Chairman of the Aksyon Demokratiko
- Incumbent
- Assumed office August 12, 2021
- Preceded by: Herminio Aquino

Secretary General of the Aksyon Demokratiko
- In office 2013–2021
- Preceded by: Herminio Aquino
- Succeeded by: Leon Flores III

Personal details
- Born: Ernesto M. Ramel, Jr.
- Party: Aksyon

= Ernest Ramel =

Filipino politician and party official of Aksyon

Ernesto M. Ramel Jr. is a Filipino political party official who currently serves as chairman of Aksyon Demokratiko since August 12, 2021. Before serving as Aksyon's chairman, he formerly served as its secretary-general.

== Profile ==

=== Party official of Aksyon ===
Ramel served as executive director, and later from 2013 as secretary-general of Aksyon Demokratiko. After the death of Herminio Aquino in 2021, Ramel was elected to replace Aquino's position, with Manila Mayor Isko Moreno elected as party president. In the campaign team of Moreno, Ramel was tapped as spokesperson for party-related and election issues.

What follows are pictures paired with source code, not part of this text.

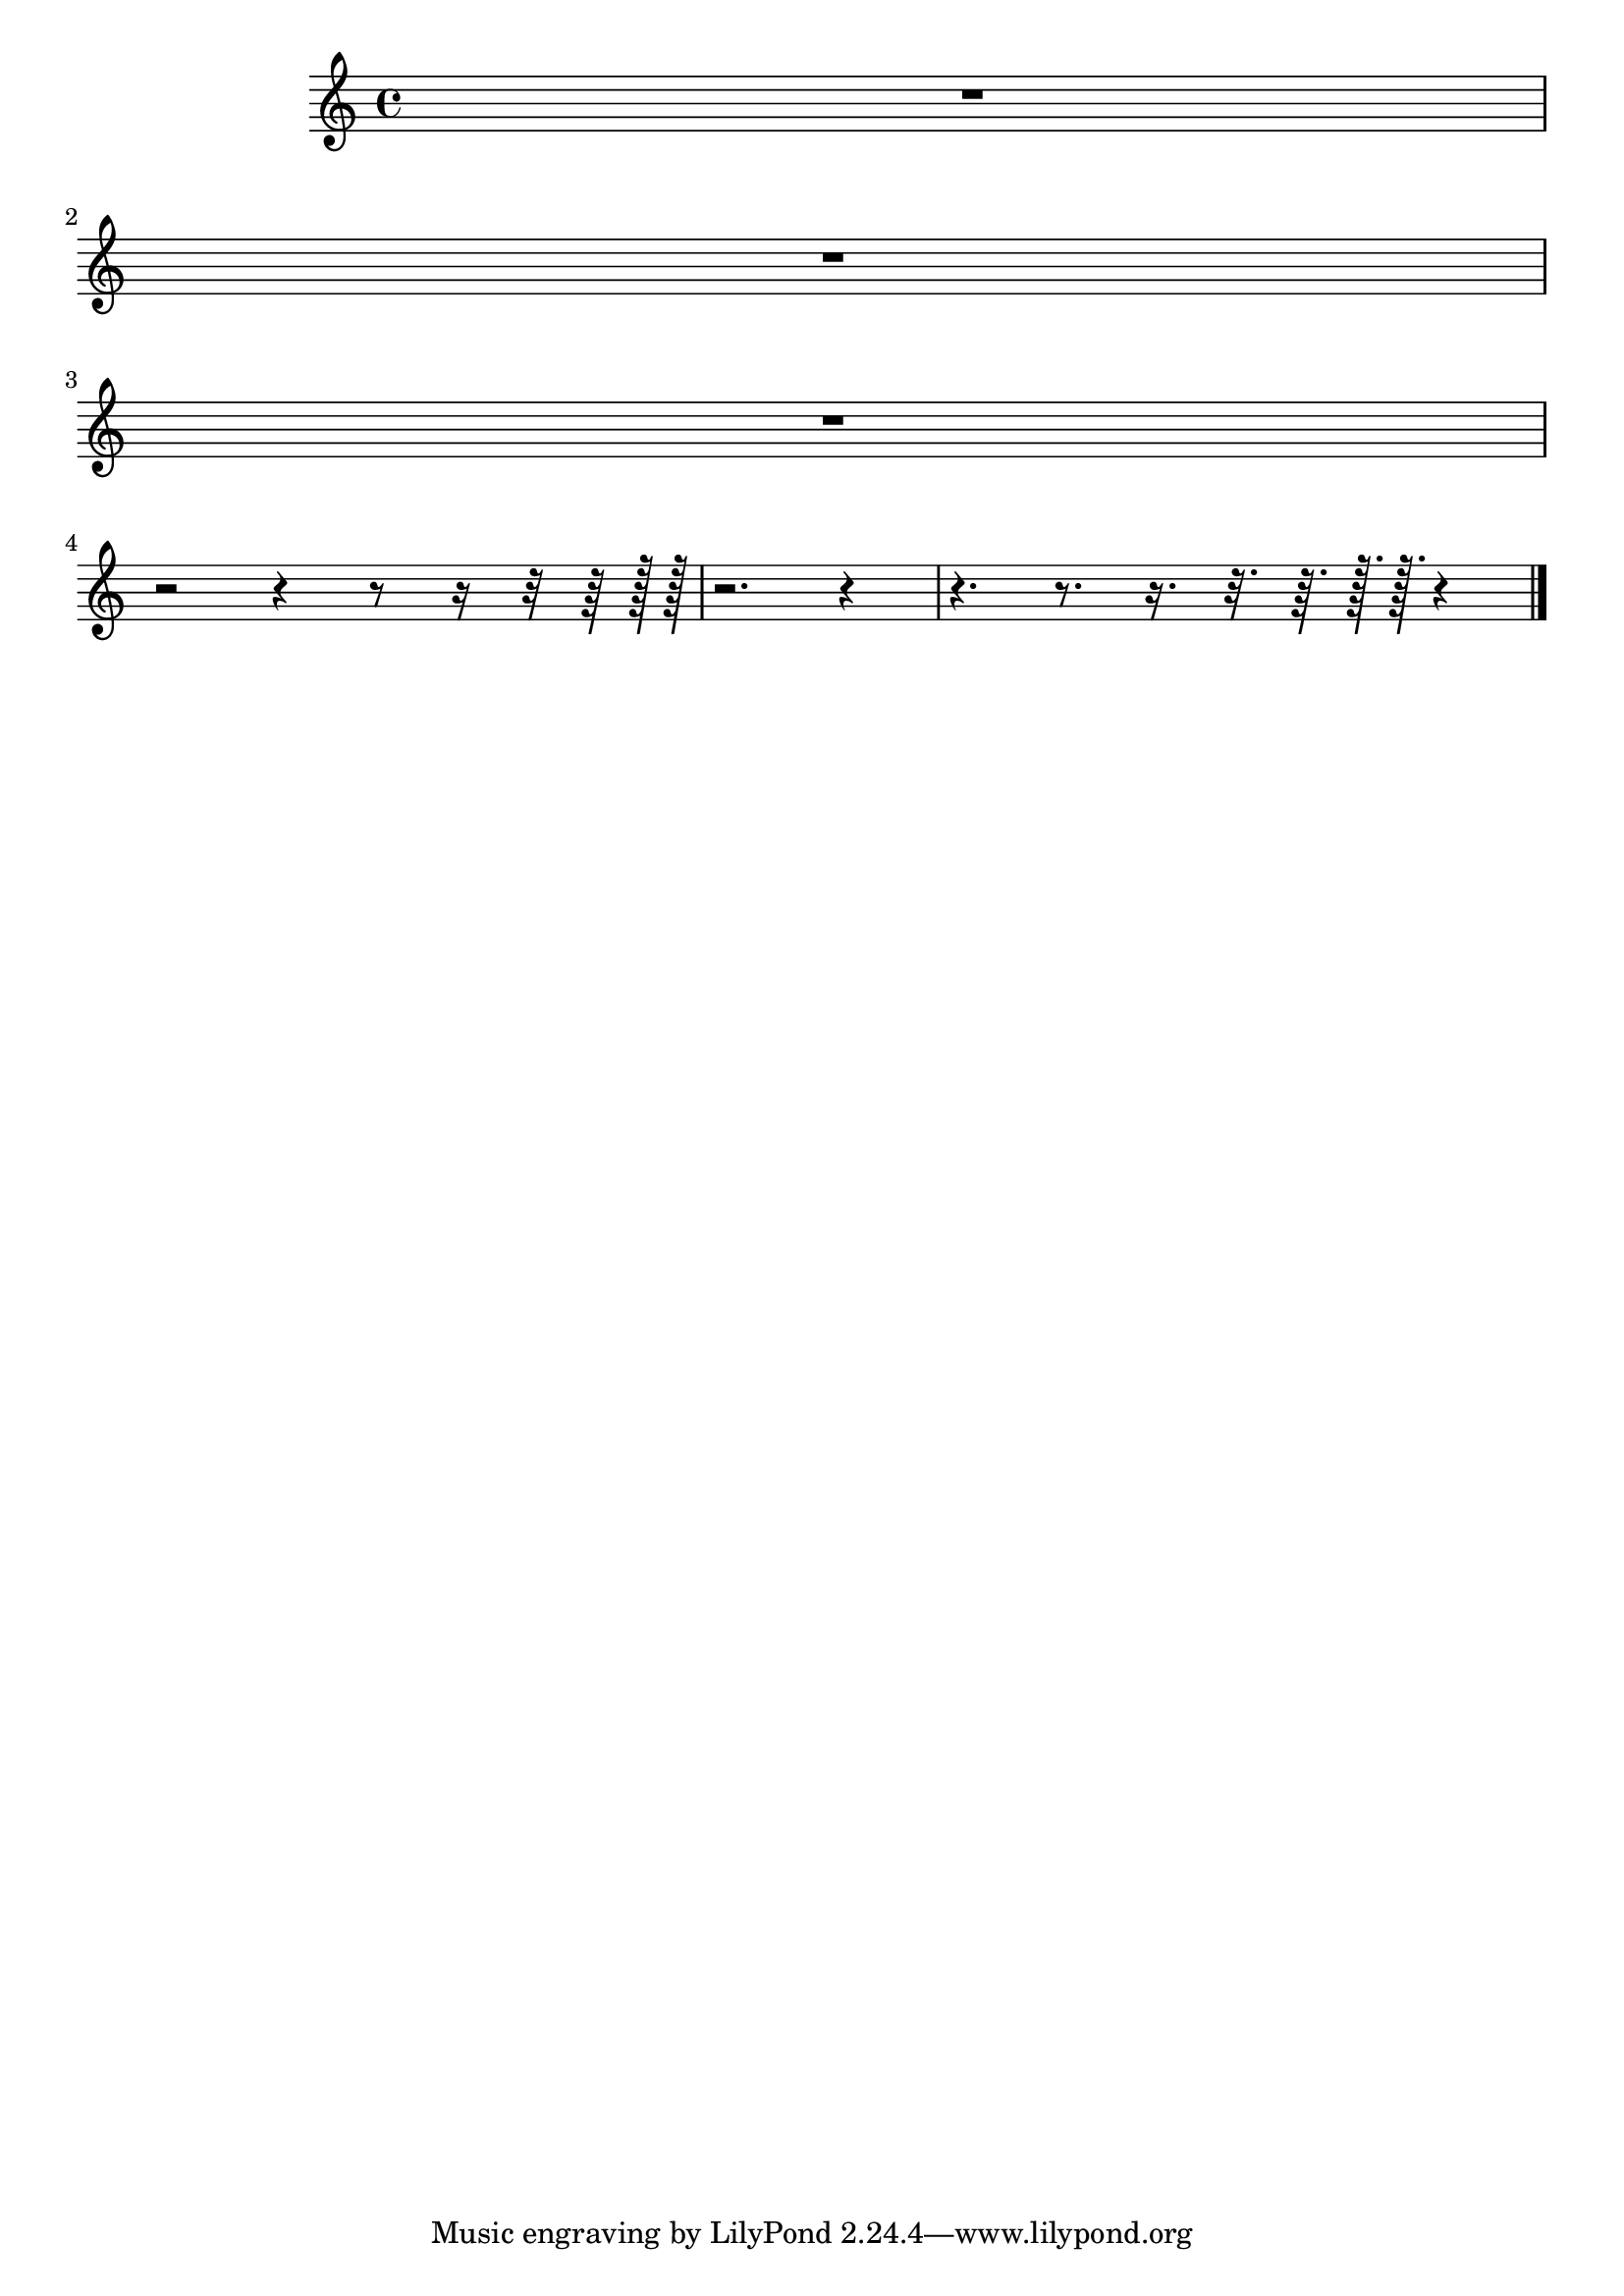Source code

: \version "2.17.28"
% transformed with musicxml2ly.xsl v0.1.12-6 (26.10.2013)
\header {
}
        
\paper {
}
            
\layout {
  indent = 3.0\cm
%  short-indent = 0.5\cm
}
        
\score {
  <<
    \new Staff = "PartP1Staff1" <<
      \new Voice = "PartP1Staff1Voice1" {
        \key c\major
        \time 4/4
        \clef treble
        R1 |%1
        R1 |%2
        R1 |%3
        r2 r4 r8 r16 r32 r64 r128 r128 |%4
        r2. r4 |%5
        r4. r8. r16. r32. r64. r128. r128. r4 |%6
        \bar "|."
      }
      \new Lyrics \lyricsto "PartP1Staff1Voice1" {
        
      }
    >>
  >>            
}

=== Calling out Marcos' Php 203B estate tax ===
While in the middle of 2022 presidential elections, Ramel and Moreno's campaign manager Lito Banayo called out the Bureau of Internal Revenue (BIR) to collect the Php 203 billion unpaid estate tax of Bongbong Marcos, Moreno's opponent. He also stated that BIR sent letters to Marcos, and also called out the Presidential Commission on Good Government (PCGG) about the issue. BIR later confirmed that they send a demand letter to Marcos. Marcos camp later said that the case is still pending and only an "all-political" issue. Aksyon rejected those statement by the Marcos camp. Later, PCGG stated that the decision of the court was final and executory.